Doing multiplication into the result directly.
Sorry for not submitting a pull request, I'm working on a bignum library and I saw your implementation of multiplication so I just want to point out that you can simplify it by doing the multiply and the add in one loop into the result bn as follow:
typedef unsigned int u32;
typedef unsigned long long int u64;
void _bn_add_mul_u32(u32 *out, u32 *a, size_t a_len, u32 b)
{
u64 c = 0;
size_t i;
for(i=0; i<a_len; i++)
{
u64 a_w = a[i];
u64 out_w = out[i];
u64 o = out_w + a_w * b + c;
c = o >> 32;
out[i] = o & 0xffffffff;
}
for(; c; i++)
{
u64 o = out[i] + c;
c = o >> 32;
out[i] = o & 0xffffffff;
}
}
void _bn_mul(u32 *out, u32 *a, size_t a_len, u32 *b, size_t b_len)
{
for(size_t i=0; i<b_len; i++)
{
u32 b_w = b[i];
_bn_add_mul_u32(out+i, a, a_len, b_w);
}
}
Hey @aameen951 - sorry for the slow response.
Thank you for the tip, and no worries about not leaving a PR - a tip like this with code and all, is valuable to me :)
However, "straight from the hip" I am not completely sure what it would translate to, in my library - I would have to take some time to understand each step in your example code, and translate it.
Unfortunately, it is a task that will have to wait a bit - but maybe in my summer's vacation :)
Anyways - thanks for the contribution Ameen.
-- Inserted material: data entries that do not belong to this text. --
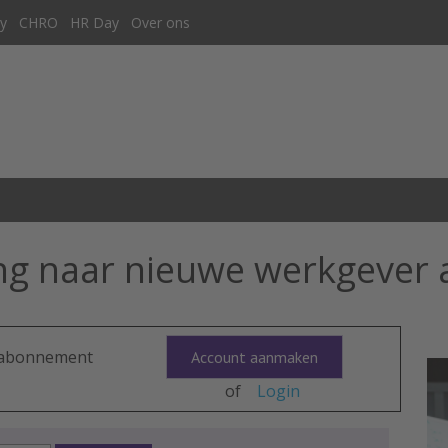
y
CHRO
HR Day
Over ons
ng naar nieuwe werkgever
n abonnement
Account aanmaken
of
Login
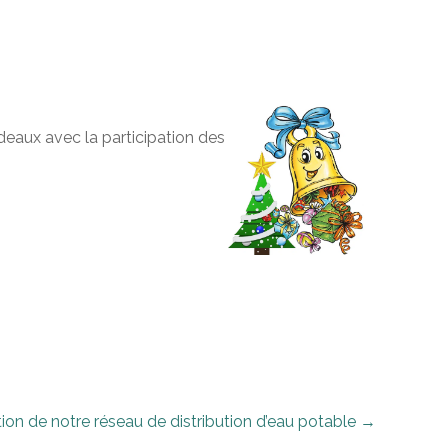
deaux avec la participation des
ion de notre réseau de distribution d’eau potable
→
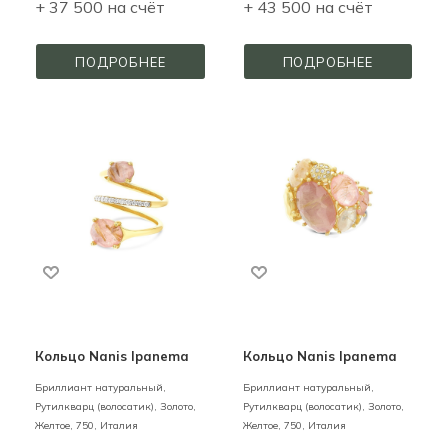
+ 37 500 на счёт
+ 43 500 на счёт
ПОДРОБНЕЕ
ПОДРОБНЕЕ
Кольцо Nanis Ipanema
Кольцо Nanis Ipanema
Бриллиант натуральный,
Бриллиант натуральный,
Рутилкварц (волосатик),
Золото,
Рутилкварц (волосатик),
Золото,
Желтое,
750,
Италия
Желтое,
750,
Италия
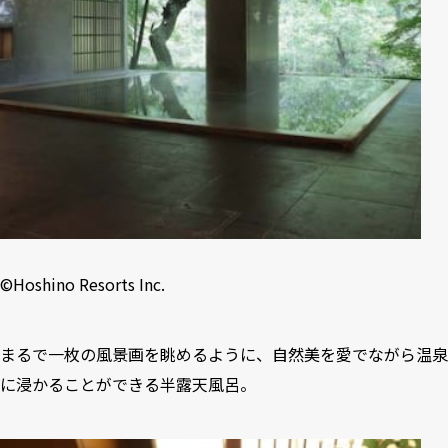
©Hoshino Resorts Inc.
まるで一枚の風景画を眺めるように、自然美を愛でながら温泉
に浸かることができる半露天風呂。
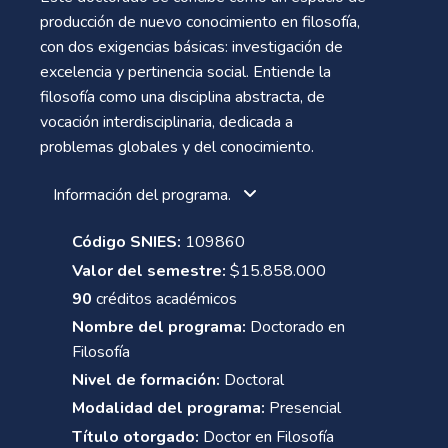
producción de nuevo conocimiento en filosofía,
con dos exigencias básicas: investigación de
excelencia y pertinencia social. Entiende la
filosofía como una disciplina abstracta, de
vocación interdisciplinaria, dedicada a
problemas globales y del conocimiento.
Información del programa.
Código SNIES:
109860
Valor del semestre:
$15.858.000
90
créditos académicos
Nombre del programa:
Doctorado en
Filosofía
Nivel de formación:
Doctoral
Modalidad del programa:
Presencial
Título otorgado:
Doctor en Filosofía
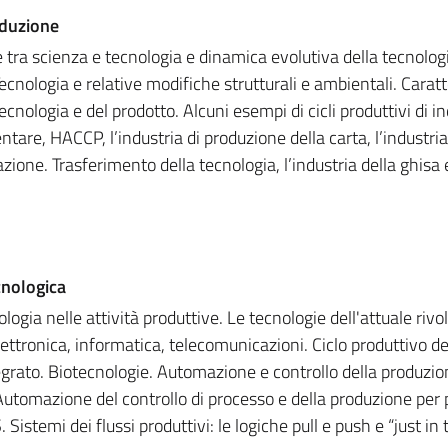
oduzione
ra scienza e tecnologia e dinamica evolutiva della tecnologi
cnologia e relative modifiche strutturali e ambientali. Caratt
tecnologia e del prodotto. Alcuni esempi di cicli produttivi di in
ntare, HACCP, l’industria di produzione della carta, l’industria
zione. Trasferimento della tecnologia, l’industria della ghisa 
nologica
gia nelle attività produttive. Le tecnologie dell'attuale rivo
ettronica, informatica, telecomunicazioni. Ciclo produttivo del 
tegrato. Biotecnologie. Automazione e controllo della produzi
 Automazione del controllo di processo e della produzione per p
istemi dei flussi produttivi: le logiche pull e push e “just in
I will leave this issue open and mark it as TODO/help wanted, in case anyone can easily grasp your idea, and make a PR, before I get to it.
Hi @kokke,
Your library is very useful and clear, I add one ⭐ .
However, I use calculations which require millions of calls to the bignum_* functions and I notice an extremely slow execution time (hours) whereas the same algorithm with standard types is instantaneous (one second).
Do you have any ideas like the one proposed by @aameen951 to optimize the "big" loops in your library ?
Here are my stats for one execution of my program :
-------------------------------------
| bignum function | number of calls |
-------------------------------------
| bignum_inc | 65972 |
| bignum_mul | 19856726 |
| bignum_cmp | 20516421 |
| bignum_add | 13193836 |
| bignum_divmod | 13193836 |
| bignum_from_int | 7256613 |
-------------------------------------
Greetings, JL.
Hi @JL2014 and thanks for your kind words :)
This library is using very simplistic algorithms and not much optimization at all.
Multiplication and division is usually quite slow, so that's where I would start looking.
For better performance, you could consider using GMP https://gmplib.org/ -- very clear code as well, but also very optimized and fast.
Do you have any ideas like the one proposed by @aameen951 to optimize the "big" loops in your library ?
A simple optimization would be to add a "counter"/bitmap of which words have bits set, so you can skip them. E.g. when adding 1 +1, only the least-significant-word is needed.
I think several guys have proposed PRs and optimizations in issues over the time, I just haven't had time/energy to incorporate them or even review much of it.